Peningkatan kemampuan masyarakat dapat dilakukan melalui kegiatan pelatihan ataupun penyuluhan,diantaranya:

  • Pelatihan tentang penerapan tehnik-tehnik alternative pengganti / mengurangi penggunaan api, misalnya:dalam penyiapan lahan, dalam penangkapan ikan dan lain lain,
  • Pelatihan tentang pengendalian kebakaran, dan pembentukan Regu Kebakaran Hutan tingkat Desa atau menhidupkan Komponen Masyarakat Perduli Api.
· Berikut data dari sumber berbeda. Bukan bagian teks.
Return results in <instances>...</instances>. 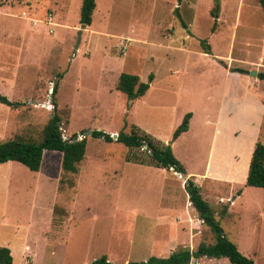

Dan lain lain..
  • Pelatihan tentang manajemen pengelolaan kelompok Tani dan teknis keorganisasian dll

e). Bimbingan dan Pendampingan.

Kegiatan yang mengikutsertakan masyarakat akan berjalan dengan baik jika ada bimbingan dari pihak terkait. Adapun tugasnya antara lain membentuk kesadaran masyarakat, membantu masyarakat dalam upaya- upaya pencegahan dan pengendalian kebakaran hutan dan lahan, mengawasi dan memberi pengertian pada masyarakat local.

Bimbingan harus sinergi dengan Pendampingan yang sering dilakukan oleh LSM, Peran LSM atau ORNOP. (detil di persentasi peran Lsm. Wbh.klh )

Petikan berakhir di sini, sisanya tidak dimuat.